Challenges with Machine Learning in Forestry
I’d like to close by speaking a little about the challenges to machine learning in forestry. As Liu et. al. indicated in a recent journal article titled “Applications of machine learning methods in forest ecology“, one of the biggest drawbacks is the lack of suitable data preventing the widespread application of machine learning in forest ecology. These models require more data than traditional process-based models, which increases the cost of collection, storage and processing. The increased availability of high-resolution satellite imagery has helped in this capacity, and has shown to be a reliable source of data for machine learning models. Regardless, data continues to be expensive to collect and maintain.
Another challenge presented by Liu et. al. is the lack of interest and/or understanding surrounding machine learning algorithms by forestry professionals. An understanding of machine learning models and algorithms typically requires a strong background in mathematics and computer science (source: Z. Liu, et. al., (2018). Applications of machine learning methods in forest ecology: recent progress and future challenges. Canadian Science Publishing, Environmental Reviews.)

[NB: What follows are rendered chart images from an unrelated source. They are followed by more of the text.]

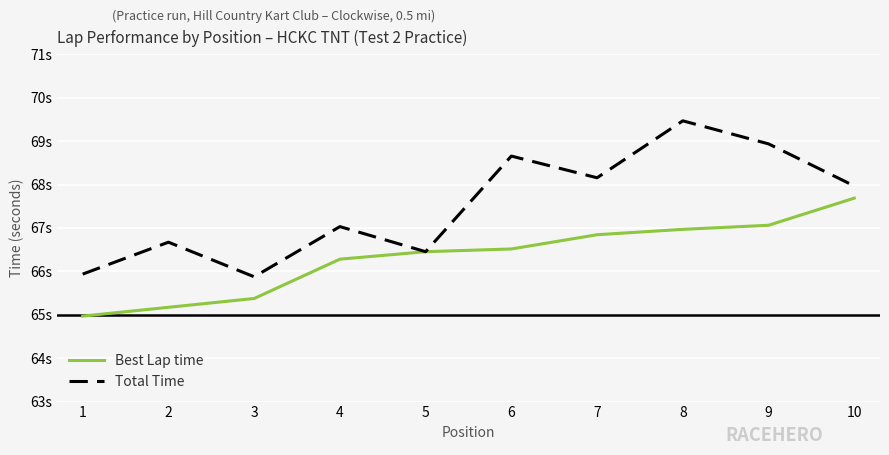

What is the difference between the maximum and minimum values in the Best Lap time series?

2.7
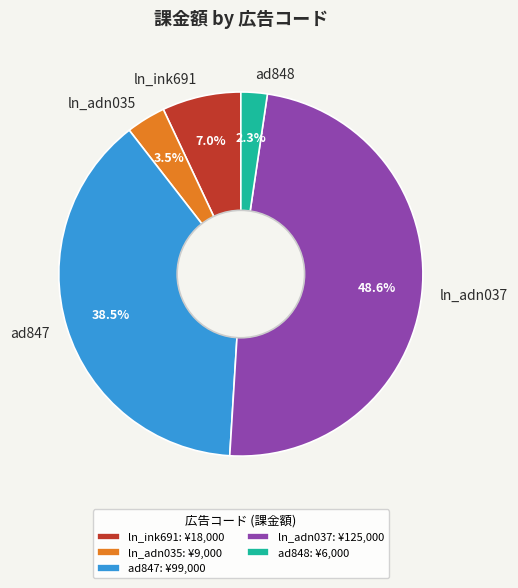

Is the sum of ln_adn037 and ad848 greater than half?

Yes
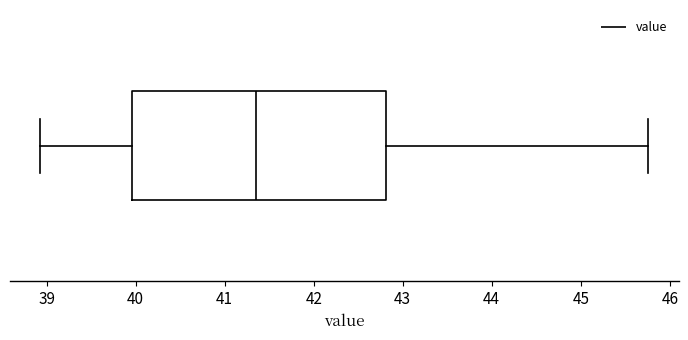

Transcribe this box plot: give where the median line is, the range the box spans, and where the two whiskers end, as read against the x-axis. The values are not printed on the chart, so give them approximately, as read against the axis.

median 41.4, box 40.0 to 42.8, whiskers 38.9 to 45.8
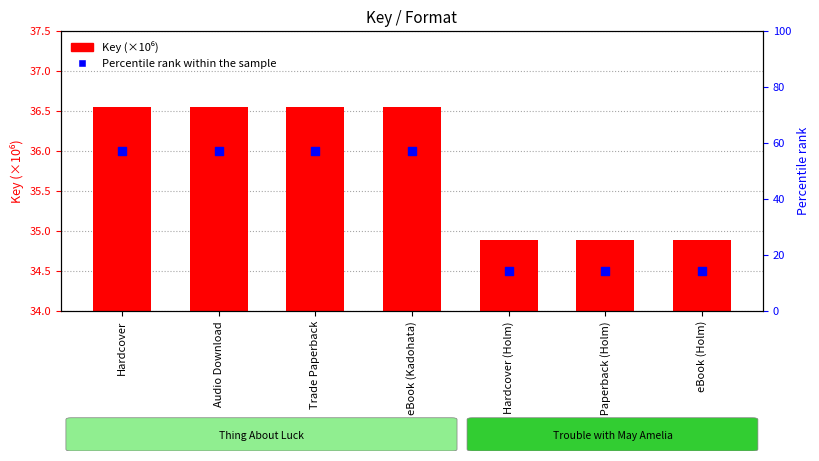

What is the change in value from Trade Paperback to eBook (Holm)?

-42.9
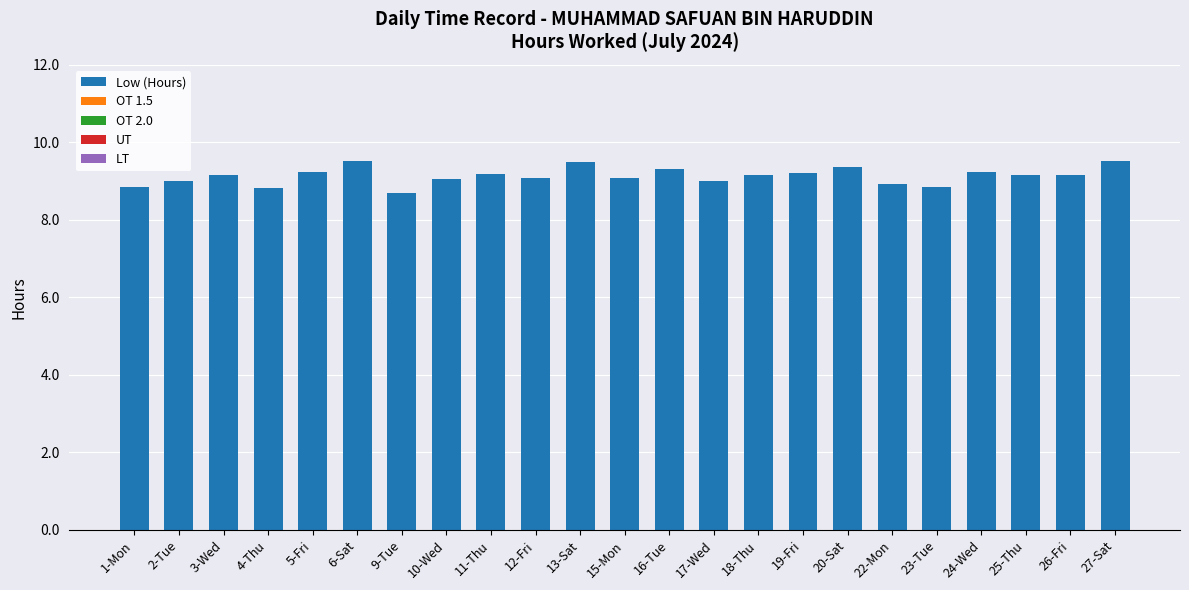

True or false: the data shows 13.2 at 13-Sat.

False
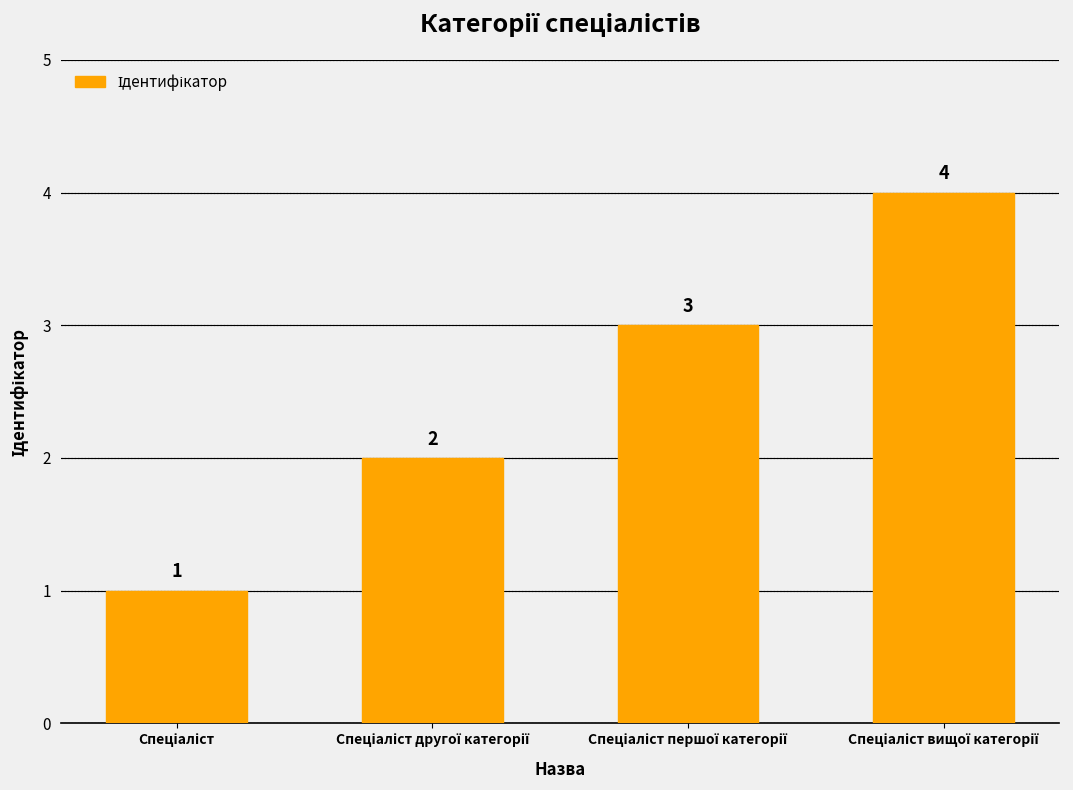

What is the sum of all values?

10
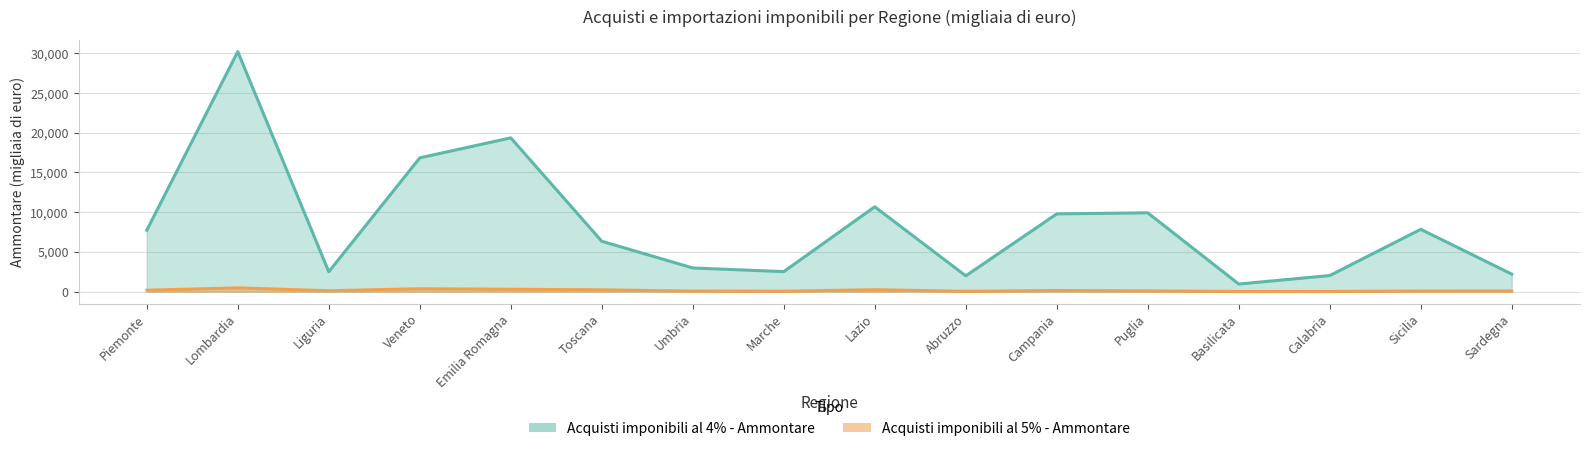

What is the average value of the Acquisti imponibili al 4% - Ammontare series?

8355.2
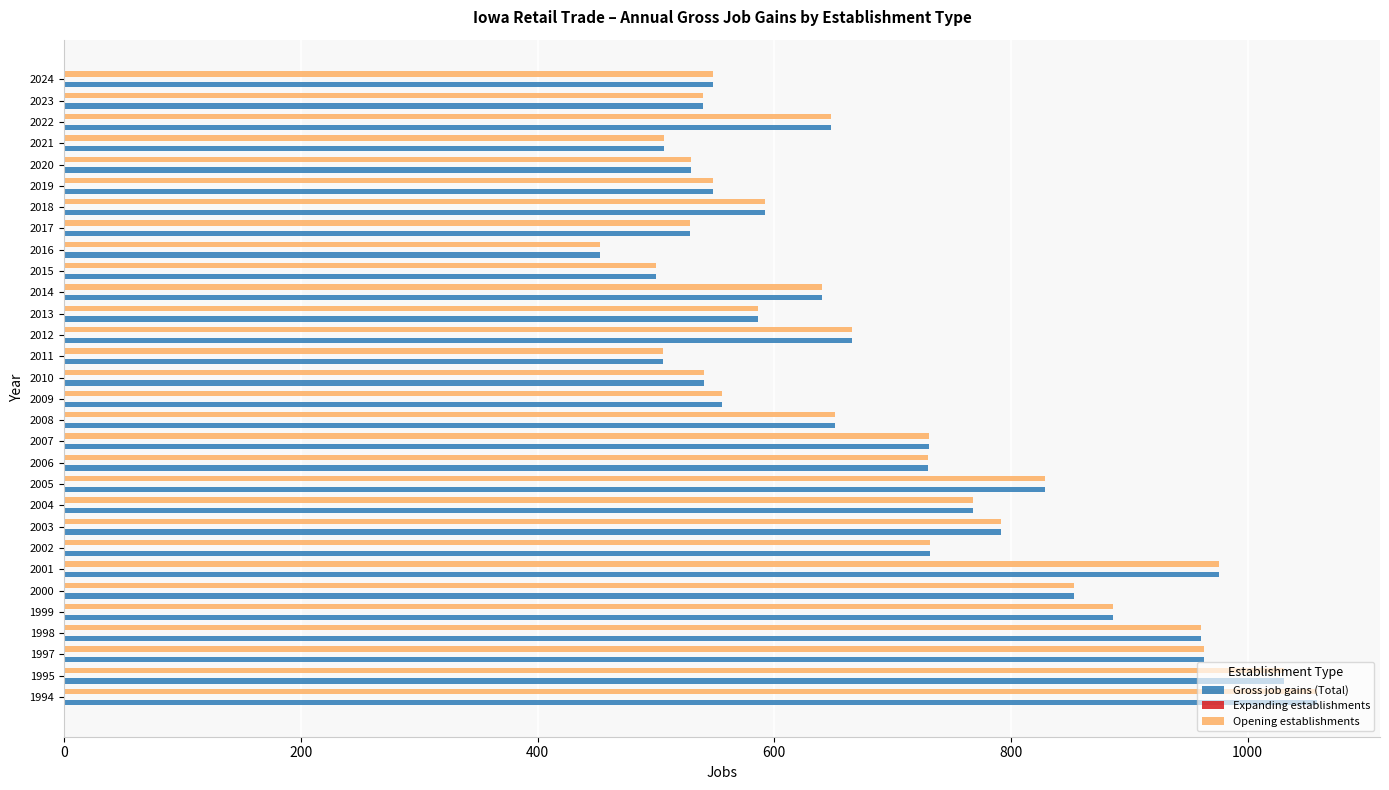

What is the sum of all Gross job gains (Total) values?

20852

I’d like to add that the complex interactions within forest ecosystems can also be a significant deterrent to applying machine learning models within the forest industry. Our industry has historically relied on research cooperatives and academia to produce advanced mathmatical models and analytic tools, and not all companies have access to this information. A cooperative effort is needed between private, state, and academic entities to further develop and refine machine learning methods for forest uses, that are available to all. Only then can we learn what works and what doesn’t, and better equip foresters to utilize machine learning models on an operational scale.